Verena Schäffer: Nein, eher im Gegenteil. Wenn junge Menschen Politik machen, dann sollten sie sich nicht mit beispielsweise Jugendpolitik abspeisen lassen. Das ist natürlich ein wichtiges Themenfeld, aber man sollte das machen, wofür man sich interessiert, und sich dort einbringen.

Welche Tipps haben Sie für junge Menschen, die sich politisch engagieren wollen?

Christina Schliesky: Da gibt es natürlich keine universelle Antwort.
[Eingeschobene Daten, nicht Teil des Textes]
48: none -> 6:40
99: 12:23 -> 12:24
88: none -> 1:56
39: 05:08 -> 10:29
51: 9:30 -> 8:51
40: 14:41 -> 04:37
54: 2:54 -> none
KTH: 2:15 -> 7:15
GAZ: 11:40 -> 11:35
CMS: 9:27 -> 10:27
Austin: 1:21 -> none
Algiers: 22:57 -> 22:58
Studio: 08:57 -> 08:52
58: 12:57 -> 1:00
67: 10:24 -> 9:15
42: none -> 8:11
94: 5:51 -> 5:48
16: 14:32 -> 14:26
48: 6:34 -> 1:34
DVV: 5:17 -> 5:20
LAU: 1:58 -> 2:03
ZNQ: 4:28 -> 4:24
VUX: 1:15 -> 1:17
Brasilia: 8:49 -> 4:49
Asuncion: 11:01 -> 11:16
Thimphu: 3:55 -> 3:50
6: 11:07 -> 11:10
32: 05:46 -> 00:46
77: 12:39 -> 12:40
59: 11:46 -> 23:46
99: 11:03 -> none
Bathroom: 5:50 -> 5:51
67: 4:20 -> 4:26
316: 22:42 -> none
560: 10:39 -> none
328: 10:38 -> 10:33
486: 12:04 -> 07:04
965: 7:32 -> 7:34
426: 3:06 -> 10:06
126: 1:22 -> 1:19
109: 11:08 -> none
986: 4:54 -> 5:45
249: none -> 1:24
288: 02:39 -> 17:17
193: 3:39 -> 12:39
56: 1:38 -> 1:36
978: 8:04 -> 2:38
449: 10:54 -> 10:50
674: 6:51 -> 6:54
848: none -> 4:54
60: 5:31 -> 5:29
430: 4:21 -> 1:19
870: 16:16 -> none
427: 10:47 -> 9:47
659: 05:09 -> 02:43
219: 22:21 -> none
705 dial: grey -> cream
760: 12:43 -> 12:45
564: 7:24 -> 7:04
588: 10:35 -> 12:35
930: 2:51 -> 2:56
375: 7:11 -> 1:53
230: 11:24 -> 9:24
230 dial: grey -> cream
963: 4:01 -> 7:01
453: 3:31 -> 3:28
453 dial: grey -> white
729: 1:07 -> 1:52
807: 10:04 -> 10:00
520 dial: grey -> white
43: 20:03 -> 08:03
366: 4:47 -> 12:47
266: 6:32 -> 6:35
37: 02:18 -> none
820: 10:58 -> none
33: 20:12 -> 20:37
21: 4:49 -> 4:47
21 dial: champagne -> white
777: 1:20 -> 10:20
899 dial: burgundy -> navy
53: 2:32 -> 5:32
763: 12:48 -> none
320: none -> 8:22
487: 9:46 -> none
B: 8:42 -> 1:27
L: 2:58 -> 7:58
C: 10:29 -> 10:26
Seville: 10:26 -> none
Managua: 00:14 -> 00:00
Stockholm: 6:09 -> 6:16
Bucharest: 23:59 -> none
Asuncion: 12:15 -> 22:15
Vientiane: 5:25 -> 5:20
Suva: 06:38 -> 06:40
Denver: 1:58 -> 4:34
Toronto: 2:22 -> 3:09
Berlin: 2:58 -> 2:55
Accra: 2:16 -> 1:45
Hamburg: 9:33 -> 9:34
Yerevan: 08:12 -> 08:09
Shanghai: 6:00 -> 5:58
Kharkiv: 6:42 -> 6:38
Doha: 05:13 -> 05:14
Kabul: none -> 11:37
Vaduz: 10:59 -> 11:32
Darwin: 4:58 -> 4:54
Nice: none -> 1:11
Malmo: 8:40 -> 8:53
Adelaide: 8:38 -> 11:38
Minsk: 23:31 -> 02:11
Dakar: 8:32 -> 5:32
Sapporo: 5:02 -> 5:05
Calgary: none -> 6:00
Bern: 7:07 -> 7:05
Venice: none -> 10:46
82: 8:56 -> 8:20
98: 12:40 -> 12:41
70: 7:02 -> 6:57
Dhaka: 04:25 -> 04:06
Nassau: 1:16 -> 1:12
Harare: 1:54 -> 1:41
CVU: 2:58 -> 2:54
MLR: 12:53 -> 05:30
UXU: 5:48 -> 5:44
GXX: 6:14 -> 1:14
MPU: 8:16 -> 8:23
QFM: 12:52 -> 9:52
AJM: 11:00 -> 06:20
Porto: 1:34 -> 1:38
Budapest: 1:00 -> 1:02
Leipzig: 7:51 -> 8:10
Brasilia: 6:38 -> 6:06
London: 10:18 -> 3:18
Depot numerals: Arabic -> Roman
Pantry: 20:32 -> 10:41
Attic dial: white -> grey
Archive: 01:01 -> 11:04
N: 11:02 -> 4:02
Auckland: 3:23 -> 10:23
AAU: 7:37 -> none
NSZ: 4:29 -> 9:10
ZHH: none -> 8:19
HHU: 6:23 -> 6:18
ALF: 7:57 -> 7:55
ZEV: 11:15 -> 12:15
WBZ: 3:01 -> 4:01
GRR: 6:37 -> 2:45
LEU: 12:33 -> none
Mir persönlich hat es geholfen, mir Leute zu suchen, die ähnliche Ansichten zum selben Thema vertreten wie ich, und mich mit ihnen zusammenzuschließen. Für diejenigen, die politische Ämter anstreben, ist es vielleicht sinnvoller, in eine Partei zu gehen. Ich denke aber, dass man mit dem Engagement in einer sozialen Bewegung mehr Lebenserfahrung sammelt. Dort muss man sich selbst Strukturen und Strategien überlegen, einfach anfangen und mit der Zeit lernen, mit Problemen umzugehen. Man muss auch mal Fehler machen, um daraus zu lernen. Niemand muss perfekt sein, um was bewirken zu können. Jeder Schritt ist ein guter Beitrag, um politisch aktiv zu werden.

Verena Schäffer: Es muss nicht unbedingt eine politische Partei sein, es gibt auch genügend andere Möglichkeiten, wie Fridays for Future oder andere Jugendorganisationen. Es klingt etwas abgedroschen, aber es geht ja darum, die eigene Zukunft zu gestalten und das nicht nur den Älteren zu überlassen. Niemand darf sich einreden lassen, er oder sie sei zu jung für Politik.